[TEXT UNDER STUDY]
※ ※ ※
The large increase in the cost of coffee is a big portion of the annual inflation rate for grocery products across the country. For Stephanie Presta, the steeper price is an added challenge.
Presta is a self-styled coffee nerd, running MTL Latte Heart, a home business which now combines her passion for coffee and baking. She says it started as her selling bags of roasted coffee in Montreal.
“From my passion for coffee came cookies,” she said. “I infuse my cookies with coffee, and it really enhances the flavours.”
But now, it’s a recipe for incurring higher costs. The latest Statistics Canada inflation numbers show the price of coffee went up 30 per cent year over year.

Economist Colin Mang says several factors are to blame for that rise.
“Weather variability and lower yields means that there are less coffee beans being produced and there is more global demand,” said Mang. “That is driving up the prices.”
A similar story has unfolded for beef prices, which StatCan reported were 16 per cent higher. Mang says issues emerged years ago, after a drought in the Prairies led to an increase in cattle-feed prices, which resulted in farmers selling off more of their cattle.
“That’s left us with the smallest Canadian cattle stock right now than we have had since 1989,” he said. “The challenge that we now face is that there is just not enough beef supply. And that is driving up beef prices.”

The rise in coffee and beef prices contributed, in large part, to the five per cent annual increase for grocery items. While that rate of inflation still hits home for consumers, some economists see positive signs in the overall report.
“If you take if you take out beef and some of the secondary effects on proteins, and you take out coffee and a couple of other products that have had extreme weather issues, (the) news is relatively optimistic for food prices, going forward,” said Guelph University professor Mike von Massow.
For Presta, relief from rising prices could mean investing in her passions is worth all the hard work she has put into her business. She says her cookies are selling like hotcakes, baking and selling 600 boxes of six cookies each over the holiday season.
“High costs definitely impact my business,” she said. “I don’t want to expand and get a physical space to do business. That would increase the costs even more, and that would mean raising the cost of the cookies, or the amount I am getting back, at the end of the day.”
And with the price of a restaurant outing also going up, it makes the search for a sweet treat at a sweet price harder to find.
※ ※ ※
[SUPPLIED INFORMATION]
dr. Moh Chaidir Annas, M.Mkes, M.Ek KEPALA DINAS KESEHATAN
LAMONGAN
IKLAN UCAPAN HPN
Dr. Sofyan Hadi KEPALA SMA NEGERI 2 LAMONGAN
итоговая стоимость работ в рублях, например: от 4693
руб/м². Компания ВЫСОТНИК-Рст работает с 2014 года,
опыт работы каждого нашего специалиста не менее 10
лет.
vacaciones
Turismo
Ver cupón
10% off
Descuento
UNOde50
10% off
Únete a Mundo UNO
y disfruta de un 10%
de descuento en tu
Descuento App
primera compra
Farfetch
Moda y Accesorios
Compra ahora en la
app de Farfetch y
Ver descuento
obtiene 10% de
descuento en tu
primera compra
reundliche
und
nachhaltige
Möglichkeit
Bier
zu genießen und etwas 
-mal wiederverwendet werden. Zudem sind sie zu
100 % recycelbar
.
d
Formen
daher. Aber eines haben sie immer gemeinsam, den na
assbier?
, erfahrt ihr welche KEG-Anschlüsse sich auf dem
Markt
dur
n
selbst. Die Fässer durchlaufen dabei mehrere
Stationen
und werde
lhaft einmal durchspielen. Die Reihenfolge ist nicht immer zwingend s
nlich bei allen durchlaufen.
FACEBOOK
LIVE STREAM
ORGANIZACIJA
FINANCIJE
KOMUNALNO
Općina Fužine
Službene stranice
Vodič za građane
※ ※ ※
[TASK ITEM] Name every person quoted directly in the text above on rising coffee and beef prices.

[SOLUTION TO THE EXERCISE]
Stephanie Presta
Colin Mang
Mike von Massow